Fibrous-rooted begonias can be propagated by seed in early spring.
- You’ll need to start leaving some spent flowers intact (rather than deadhead) from midsummer, to ensure there are seeds to collect.
- Seeds are typically ready for collecting in late summer when the seedheads have dried and turned brown.
- Snip the seedheads from the plant using scissors or secateurs. Try to do this in dry conditions, and place in a small paper bag or envelope.
- Store somewhere cool and dry until early spring.
- Fill a seed tray or small pot with a very well-draining compost mix, compressing the surface lightly with a flat piece of wood or the bottom of another pot.
- Sprinkle the tiny seeds evenly over the surface of the compost, pressing down lightly to ensure contact.
- Begonia seeds germinate best when left uncovered, so don’t sprinkle any compost on top as you would usually.
- Water gently with a fine spray until the compost is evenly moist but not waterlogged.
- Place the seed tray or pots in a heated propagation unit if you have one, or cover pots with clingfilm if not. Position in indirect light.
- As soon as the seeds begin to germinate, take out of the propagation unit or remove the clingfilm.
- When the seedlings have grown large enough to handle, transplant them into individual pots filled with a well-draining mix and continue to grow on in a frost-free environment.
- Keep barely moist, never soggy.
- Plant out once all risk of frost has passed, following our ‘How to plant begonia’ section above.
Foliage begonias are easily propagated by leaf cuttings in May or June.
- Select a young, healthy leaf coming from the base of the plant and cut off with clean, sharp secateurs.
- Remove the stem, then using a sharp knife cut through the major veins, making sure cuts are spaced about 2.5cm apart.
- Lay flat on the surface of a pot or tray filled with well-draining compost, then pin down with bent wire or similar so that the underside of the leaf is in contact with the compost.
- Water well.
- Place in a propagating unit with bottom heat if you have one or covered with a plastic bag on a windowsill or in a greenhouse if not (out of direct sunlight).
- Keep well-watered but not soggy.
- Expect to see individual plantlets forming at each cut. Once these each have 2-3 leaves, pot up into individual 9cm pots filled with a well-draining compost mix.
- Continue to grow on in a warm, covered environment until they are large enough to be used in their final position.
- Pot up following our ‘How to plant begonia’ section above.
* Many plants carry Plant Breeders Rights and cannot be propagated for commercial purposes.

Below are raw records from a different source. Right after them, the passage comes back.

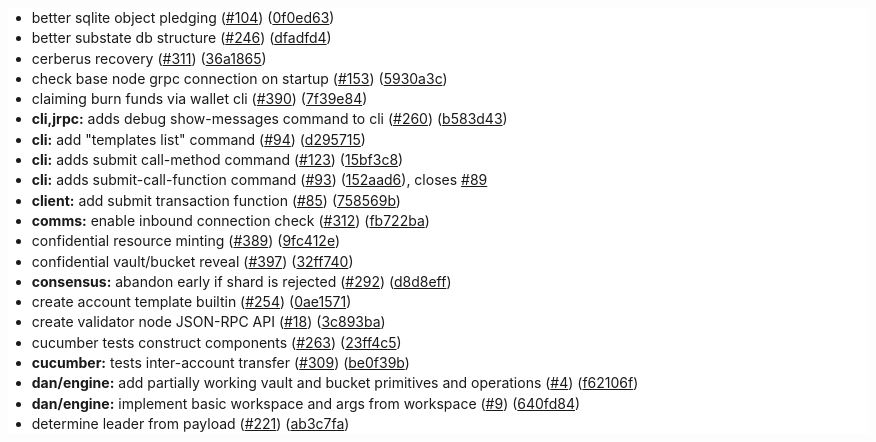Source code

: * better sqlite object pledging ([#104](https://github.com/onsight-tech-services/taiji-dan/issues/104)) ([0f0ed63](https://github.com/onsight-tech-services/taiji-dan/commit/0f0ed63d06aa17c2b8b9870405fcbae2ecb86f51))
* better substate db structure ([#246](https://github.com/onsight-tech-services/taiji-dan/issues/246)) ([dfadfd4](https://github.com/onsight-tech-services/taiji-dan/commit/dfadfd43ebca416619f8df70d9d1a30b13f3a6b7))
* cerberus recovery ([#311](https://github.com/onsight-tech-services/taiji-dan/issues/311)) ([36a1865](https://github.com/onsight-tech-services/taiji-dan/commit/36a1865e66bf1606f1ab10527044fcf9b975c3a8))
* check base node grpc connection on startup ([#153](https://github.com/onsight-tech-services/taiji-dan/issues/153)) ([5930a3c](https://github.com/onsight-tech-services/taiji-dan/commit/5930a3cd3f0a842f62aceadab66503dcf9a90f4f))
* claiming burn funds via wallet cli ([#390](https://github.com/onsight-tech-services/taiji-dan/issues/390)) ([7f39e84](https://github.com/onsight-tech-services/taiji-dan/commit/7f39e841eb5575a558b981cfd4ba336da87a5d55))
* **cli,jrpc:** adds debug show-messages command to cli ([#260](https://github.com/onsight-tech-services/taiji-dan/issues/260)) ([b583d43](https://github.com/onsight-tech-services/taiji-dan/commit/b583d433c9e9999d49630acb99c6f0978b890ae7))
* **cli:** add "templates list" command ([#94](https://github.com/onsight-tech-services/taiji-dan/issues/94)) ([d295715](https://github.com/onsight-tech-services/taiji-dan/commit/d295715189b7b6973b4d8621fb693223e3a16c41))
* **cli:** adds submit call-method command ([#123](https://github.com/onsight-tech-services/taiji-dan/issues/123)) ([15bf3c8](https://github.com/onsight-tech-services/taiji-dan/commit/15bf3c8c1186da9b8e44b81becf4294957dba61b))
* **cli:** adds submit-call-function command ([#93](https://github.com/onsight-tech-services/taiji-dan/issues/93)) ([152aad6](https://github.com/onsight-tech-services/taiji-dan/commit/152aad6b2df929d7a5fe3815270f8cd7665d8d15)), closes [#89](https://github.com/onsight-tech-services/taiji-dan/issues/89)
* **client:** add submit transaction function ([#85](https://github.com/onsight-tech-services/taiji-dan/issues/85)) ([758569b](https://github.com/onsight-tech-services/taiji-dan/commit/758569bea5777fb845dd73a2c933cd05e02fce3b))
* **comms:** enable inbound connection check ([#312](https://github.com/onsight-tech-services/taiji-dan/issues/312)) ([fb722ba](https://github.com/onsight-tech-services/taiji-dan/commit/fb722ba3e7486da622f9456322156d157666370d))
* confidential resource minting ([#389](https://github.com/onsight-tech-services/taiji-dan/issues/389)) ([9fc412e](https://github.com/onsight-tech-services/taiji-dan/commit/9fc412e12af3d173a7c6afe9c6ed941ecb3964db))
* confidential vault/bucket reveal ([#397](https://github.com/onsight-tech-services/taiji-dan/issues/397)) ([32ff740](https://github.com/onsight-tech-services/taiji-dan/commit/32ff740dbda4eee8fba5d3959303e4e7f8cdd488))
* **consensus:** abandon early if shard is rejected ([#292](https://github.com/onsight-tech-services/taiji-dan/issues/292)) ([d8d8eff](https://github.com/onsight-tech-services/taiji-dan/commit/d8d8eff21f8fe8ded438cb7bf7d70d7535e792eb))
* create account template builtin ([#254](https://github.com/onsight-tech-services/taiji-dan/issues/254)) ([0ae1571](https://github.com/onsight-tech-services/taiji-dan/commit/0ae157178310f6e8cee983d3c18e6862a5210550))
* create validator node JSON-RPC API ([#18](https://github.com/onsight-tech-services/taiji-dan/issues/18)) ([3c893ba](https://github.com/onsight-tech-services/taiji-dan/commit/3c893bacb55f9095e59e0918d01f38fa23b28502))
* cucumber tests construct components ([#263](https://github.com/onsight-tech-services/taiji-dan/issues/263)) ([23ff4c5](https://github.com/onsight-tech-services/taiji-dan/commit/23ff4c596842dde90932336288fc72e32bd184e8))
* **cucumber:** tests inter-account transfer ([#309](https://github.com/onsight-tech-services/taiji-dan/issues/309)) ([be0f39b](https://github.com/onsight-tech-services/taiji-dan/commit/be0f39be12d5dc9209ee3d6aed789d2003557a4f))
* **dan/engine:** add partially working vault and bucket primitives and operations ([#4](https://github.com/onsight-tech-services/taiji-dan/issues/4)) ([f62106f](https://github.com/onsight-tech-services/taiji-dan/commit/f62106f6f3495a83291705043fcb475971fc76f0))
* **dan/engine:** implement basic workspace and args from workspace ([#9](https://github.com/onsight-tech-services/taiji-dan/issues/9)) ([640fd84](https://github.com/onsight-tech-services/taiji-dan/commit/640fd84feb4f6bba8406fadb101a02decce9651b))
* determine leader from payload ([#221](https://github.com/onsight-tech-services/taiji-dan/issues/221)) ([ab3c7fa](https://github.com/onsight-tech-services/taiji-dan/commit/ab3c7faf346277ac715b90c68c441d4b102dcd37))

- Do begonias like sun or shade?
All begonias grow best in partial or dappled shade, or if indoors, indirect light. Exposure to direct midday sunlight tends to result in leaf scorch. - Do begonias grow well in pots?
Very much so! All begonias will grow very happily in a container, provided they are fed and watered regularly as per our advice above. - How long will begonias last?
This depends on the type. Most outdoor begonias are treated as annuals here in the UK, which means they are disposed of after one growing season and replaced the following spring with new plants. However, it’s worth noting that this is due to a lack of cold hardiness rather than a naturally short life cycle, and if you have the time or inclination, you can take steps to overwinter them for another year.
Most indoor begonias are evergreen perennials, meaning they will last for many years given the right environment. The exception to this is winter-flowering begonias which have been bred for the florist trade rather than longevity. These are best discarded after one growing season. - Do begonias need a lot of water?
Begonias have a moderate need for water. They don’t enjoy drying out completely, nor do they tolerate sitting in wet, waterlogged conditions. - How do I make my begonias bushy?
Pinching back stems when young will give you bushier plants. Simply nip off the growing tip to just above a lower leaf using your fingernails or secateurs.